While Rosecrans entertained visions of a rapid pursuit of a demoralized foe, Braxton Bragg’s Army of Tennessee on September 9 was neither demoralized nor far away. Lt. Gen. Daniel H. Hill’s corps began the day in the vicinity of La Fayette. Lt. Gen. Leonidas Polk’s corps rested around the crossing of West Chickamauga Creek at Lee and Gordon’s Mills. Maj. Gen. Simon B. Buckner’s corps was moving toward Rock Spring Church, between Polk and Hill, and Maj. Gen. William H. T. Walker’s Reserve Corps was closing on La Fayette. Polk expected to resume his march southward on the morning of the 9th, but at 5:30 a.m. Bragg ordered him to suspend the movement.
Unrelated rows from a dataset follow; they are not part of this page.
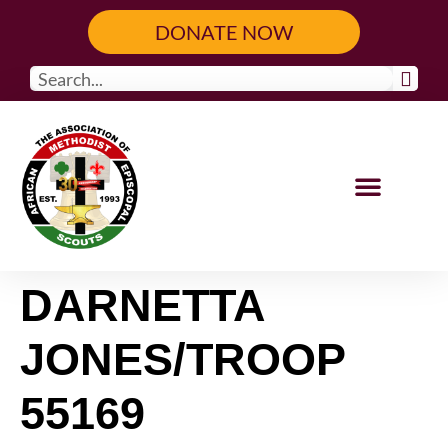
content
DONATE NOW
Our Programs
Get Involved
DARNETTA
JONES/TROOP
55169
Believing that his best course of action was to wait until the Army of the Cumberland tipped its hand and committed itself to move east of Lookout Mountain, Bragg decided to pause until definite information of the Federal positions became available. Thus he maintained his headquarters all day with Polk’s Corps near Lee and Gordon’s Mills, only twelve miles from the Chattanooga riverfront and six miles from Rossville Gap in Missionary Ridge. As the day progressed, Bragg first learned of the progress of the Federal advance guard as it pushed into Chattanooga. By mid-afternoon the cavalry commanders who had been the last to leave the city, Col. E. W. Rucker and Lt. Col. T. H. Mauldin, had reported for new assignments. Leaving Rucker and his East Tennessee Legion to cover Polk’s front toward the north and west, Bragg ordered Mauldin and his detachment of the 3rd Confederate Cavalry to enter the wide mouth of McLemore’s Cove and probe southward toward the vicinity of Stevens’ and Cooper’s (or Frick’s) gaps on Lookout Mountain. The cavalry screen was to be completed by Brig. Gen. William T. Martin’s cavalrymen in McLemore’s Cove itself and Brig. Gen. John Wharton’s horsemen far to the south near Alpine, Ga. Brig. Gen. Nathan Bedford Forrest, who had been sent east to Dalton to cover the army’s baggage, was called to headquarters. Polk’s infantry would back up the northern half of the screen, while Hill’s would do the same on Pigeon Mountain, east of McLemore’s Cove.9

By 5:00 p.m. on September 9, Bragg knew only that some Federal units had seized Chattanooga and that others were said to be descending Lookout Mountain in the vicinity of Stevens’ and Cooper’s gaps. While useful, those scraps of information did not represent a picture of Federal activity coherent enough to justify a major Confederate response. Indeed, at that very moment the sounds of picket firing little more than a mile to the west at Crawfish Spring caused a momentary flurry of concern. Polk dispatched an infantry brigade to the scene, but cancelled the movement when word arrived that the firing was nothing more than soldiers shooting hogs for food. Some time thereafter, however, an officer arrived from General Martin at La Fayette with news that 5,000 Federals had entered McLemore’s Cove from Stevens’ Gap. Martin’s troopers had discovered the advance of Negley’s division of the XIV Corps. Believing that the courier’s information was at last sufficient to generate a concrete response, Bragg and his staff began to formulate an offensive plan. To Bragg’s mind, the particular geography of the region and Rosecrans’ incautious movements offered the Army of Tennessee an excellent opportunity for a counterattack in McLemore’s Cove. The cove itself was a cul-de-sac valley formed by Lookout Mountain on the west and a spur of Lookout named Pigeon Mountain on the east. Oriented slightly east of north, the valley was approximately seven miles wide at its northern end and tapered to a steep mountain wall where Lookout and Pigeon mountains joined 18 miles to the south. Between Stevens’ Gap, where the Federals had entered the valley, and Dug Gap, the pass in Pigeon Mountain leading to La Fayette, McLemore’s Cove was approximately five miles wide. To Bragg, this enclosed valley seemed to offer an excellent place to ambush a major part of Rosecrans’ army.10

At 10 p.m., while two Federal divisions camped at Rossville only six miles north of his location, Bragg ordered Maj. Gen. Thomas C. Hindman to alert his division for movement and come to army headquarters.